Among the entries below, please repeat exactly and only the lines from the line containing "is a micrograph" to the line containing "immunohistochemical stain highlights", both lines included.

===============

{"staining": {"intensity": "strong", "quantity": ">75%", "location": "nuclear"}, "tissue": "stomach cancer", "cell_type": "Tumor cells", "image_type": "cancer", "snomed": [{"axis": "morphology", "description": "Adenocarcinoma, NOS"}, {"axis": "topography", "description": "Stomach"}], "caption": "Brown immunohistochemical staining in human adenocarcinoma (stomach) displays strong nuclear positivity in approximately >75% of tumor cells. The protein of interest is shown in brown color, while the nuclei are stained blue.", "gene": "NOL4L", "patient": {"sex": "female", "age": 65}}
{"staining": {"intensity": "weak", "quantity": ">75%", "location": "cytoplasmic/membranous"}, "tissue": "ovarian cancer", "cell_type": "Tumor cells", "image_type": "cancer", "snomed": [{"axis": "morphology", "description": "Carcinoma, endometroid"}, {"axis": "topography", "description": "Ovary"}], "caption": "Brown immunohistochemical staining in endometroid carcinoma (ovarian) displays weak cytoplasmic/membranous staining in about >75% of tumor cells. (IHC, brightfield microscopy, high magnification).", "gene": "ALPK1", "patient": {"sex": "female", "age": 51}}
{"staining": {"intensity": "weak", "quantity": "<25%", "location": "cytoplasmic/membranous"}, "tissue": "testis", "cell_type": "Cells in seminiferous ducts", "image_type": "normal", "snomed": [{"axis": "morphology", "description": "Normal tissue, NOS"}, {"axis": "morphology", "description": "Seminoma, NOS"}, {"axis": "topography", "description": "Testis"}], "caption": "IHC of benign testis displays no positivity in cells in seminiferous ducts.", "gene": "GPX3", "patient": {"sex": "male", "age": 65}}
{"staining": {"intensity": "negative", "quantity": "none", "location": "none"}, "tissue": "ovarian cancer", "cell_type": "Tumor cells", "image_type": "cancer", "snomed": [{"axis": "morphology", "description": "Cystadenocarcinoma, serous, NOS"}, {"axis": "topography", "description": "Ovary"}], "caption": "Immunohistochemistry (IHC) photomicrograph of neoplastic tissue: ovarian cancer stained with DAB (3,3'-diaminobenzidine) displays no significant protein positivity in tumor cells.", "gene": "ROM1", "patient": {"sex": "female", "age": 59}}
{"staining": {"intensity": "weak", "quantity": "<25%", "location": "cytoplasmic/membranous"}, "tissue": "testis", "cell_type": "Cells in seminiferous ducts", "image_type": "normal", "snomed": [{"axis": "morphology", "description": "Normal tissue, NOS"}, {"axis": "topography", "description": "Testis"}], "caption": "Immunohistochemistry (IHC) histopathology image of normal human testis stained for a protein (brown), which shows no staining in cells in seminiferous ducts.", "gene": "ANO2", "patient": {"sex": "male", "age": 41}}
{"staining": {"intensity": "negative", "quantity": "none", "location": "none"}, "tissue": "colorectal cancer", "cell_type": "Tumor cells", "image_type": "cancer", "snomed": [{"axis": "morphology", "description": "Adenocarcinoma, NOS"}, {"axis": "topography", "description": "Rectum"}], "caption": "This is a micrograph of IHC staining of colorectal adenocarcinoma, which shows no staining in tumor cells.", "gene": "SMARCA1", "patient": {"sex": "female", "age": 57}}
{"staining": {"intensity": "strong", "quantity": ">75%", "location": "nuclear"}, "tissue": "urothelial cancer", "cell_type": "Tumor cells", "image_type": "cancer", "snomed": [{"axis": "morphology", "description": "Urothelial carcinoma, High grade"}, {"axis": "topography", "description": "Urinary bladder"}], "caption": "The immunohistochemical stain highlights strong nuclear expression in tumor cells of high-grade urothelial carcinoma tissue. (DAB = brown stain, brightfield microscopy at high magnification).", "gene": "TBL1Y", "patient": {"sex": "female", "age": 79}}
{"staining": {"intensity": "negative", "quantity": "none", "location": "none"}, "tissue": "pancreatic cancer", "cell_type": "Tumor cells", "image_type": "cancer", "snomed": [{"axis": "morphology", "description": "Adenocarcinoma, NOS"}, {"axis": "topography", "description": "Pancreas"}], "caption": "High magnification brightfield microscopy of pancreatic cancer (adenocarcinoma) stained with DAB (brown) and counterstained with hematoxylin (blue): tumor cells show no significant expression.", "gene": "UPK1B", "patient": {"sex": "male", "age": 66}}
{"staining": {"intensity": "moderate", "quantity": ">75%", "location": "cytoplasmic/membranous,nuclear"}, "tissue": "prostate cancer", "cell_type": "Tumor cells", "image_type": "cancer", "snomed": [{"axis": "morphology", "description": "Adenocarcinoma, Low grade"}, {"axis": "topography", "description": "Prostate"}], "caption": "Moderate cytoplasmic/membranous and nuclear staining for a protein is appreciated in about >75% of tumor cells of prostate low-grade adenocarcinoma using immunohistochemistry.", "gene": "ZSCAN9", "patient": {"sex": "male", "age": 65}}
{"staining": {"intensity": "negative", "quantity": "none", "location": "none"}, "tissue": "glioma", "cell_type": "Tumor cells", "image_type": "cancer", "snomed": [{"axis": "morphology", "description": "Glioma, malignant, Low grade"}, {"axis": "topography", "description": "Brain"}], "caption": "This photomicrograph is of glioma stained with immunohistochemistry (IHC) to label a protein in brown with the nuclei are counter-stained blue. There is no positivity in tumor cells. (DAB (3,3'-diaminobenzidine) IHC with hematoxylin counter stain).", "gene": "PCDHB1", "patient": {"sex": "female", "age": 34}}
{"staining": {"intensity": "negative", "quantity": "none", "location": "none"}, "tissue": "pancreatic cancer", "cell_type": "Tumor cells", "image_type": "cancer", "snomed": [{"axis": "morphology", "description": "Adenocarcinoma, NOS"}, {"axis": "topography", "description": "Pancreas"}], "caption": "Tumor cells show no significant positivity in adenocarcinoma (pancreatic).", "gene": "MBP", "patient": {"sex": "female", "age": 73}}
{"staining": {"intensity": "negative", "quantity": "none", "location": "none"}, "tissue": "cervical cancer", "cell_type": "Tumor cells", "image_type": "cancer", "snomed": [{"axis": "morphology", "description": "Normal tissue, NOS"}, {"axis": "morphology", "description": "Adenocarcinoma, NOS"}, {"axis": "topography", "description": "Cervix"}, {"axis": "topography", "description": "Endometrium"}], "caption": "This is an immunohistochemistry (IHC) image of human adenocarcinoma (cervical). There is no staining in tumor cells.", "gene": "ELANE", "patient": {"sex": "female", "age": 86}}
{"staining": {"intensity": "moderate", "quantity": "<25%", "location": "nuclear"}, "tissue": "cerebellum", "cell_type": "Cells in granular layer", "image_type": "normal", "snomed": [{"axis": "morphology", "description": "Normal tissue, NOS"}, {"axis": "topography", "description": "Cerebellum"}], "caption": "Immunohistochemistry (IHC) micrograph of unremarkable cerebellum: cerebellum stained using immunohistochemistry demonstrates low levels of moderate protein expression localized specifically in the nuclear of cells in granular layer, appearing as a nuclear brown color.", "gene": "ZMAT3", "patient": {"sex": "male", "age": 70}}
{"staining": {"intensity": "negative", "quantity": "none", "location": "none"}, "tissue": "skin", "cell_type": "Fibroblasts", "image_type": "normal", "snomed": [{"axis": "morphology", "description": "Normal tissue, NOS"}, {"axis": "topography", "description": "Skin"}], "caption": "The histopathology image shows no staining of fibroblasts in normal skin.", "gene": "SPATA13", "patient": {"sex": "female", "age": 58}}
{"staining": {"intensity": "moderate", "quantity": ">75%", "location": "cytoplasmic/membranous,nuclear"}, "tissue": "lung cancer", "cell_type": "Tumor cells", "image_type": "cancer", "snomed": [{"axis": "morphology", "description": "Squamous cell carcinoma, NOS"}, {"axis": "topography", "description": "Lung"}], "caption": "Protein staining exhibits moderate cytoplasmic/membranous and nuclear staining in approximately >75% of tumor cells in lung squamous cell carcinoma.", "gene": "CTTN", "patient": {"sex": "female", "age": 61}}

===============

Answer below:
{"staining": {"intensity": "negative", "quantity": "none", "location": "none"}, "tissue": "colorectal cancer", "cell_type": "Tumor cells", "image_type": "cancer", "snomed": [{"axis": "morphology", "description": "Adenocarcinoma, NOS"}, {"axis": "topography", "description": "Rectum"}], "caption": "This is a micrograph of IHC staining of colorectal adenocarcinoma, which shows no staining in tumor cells.", "gene": "SMARCA1", "patient": {"sex": "female", "age": 57}}
{"staining": {"intensity": "strong", "quantity": ">75%", "location": "nuclear"}, "tissue": "urothelial cancer", "cell_type": "Tumor cells", "image_type": "cancer", "snomed": [{"axis": "morphology", "description": "Urothelial carcinoma, High grade"}, {"axis": "topography", "description": "Urinary bladder"}], "caption": "The immunohistochemical stain highlights strong nuclear expression in tumor cells of high-grade urothelial carcinoma tissue. (DAB = brown stain, brightfield microscopy at high magnification).", "gene": "TBL1Y", "patient": {"sex": "female", "age": 79}}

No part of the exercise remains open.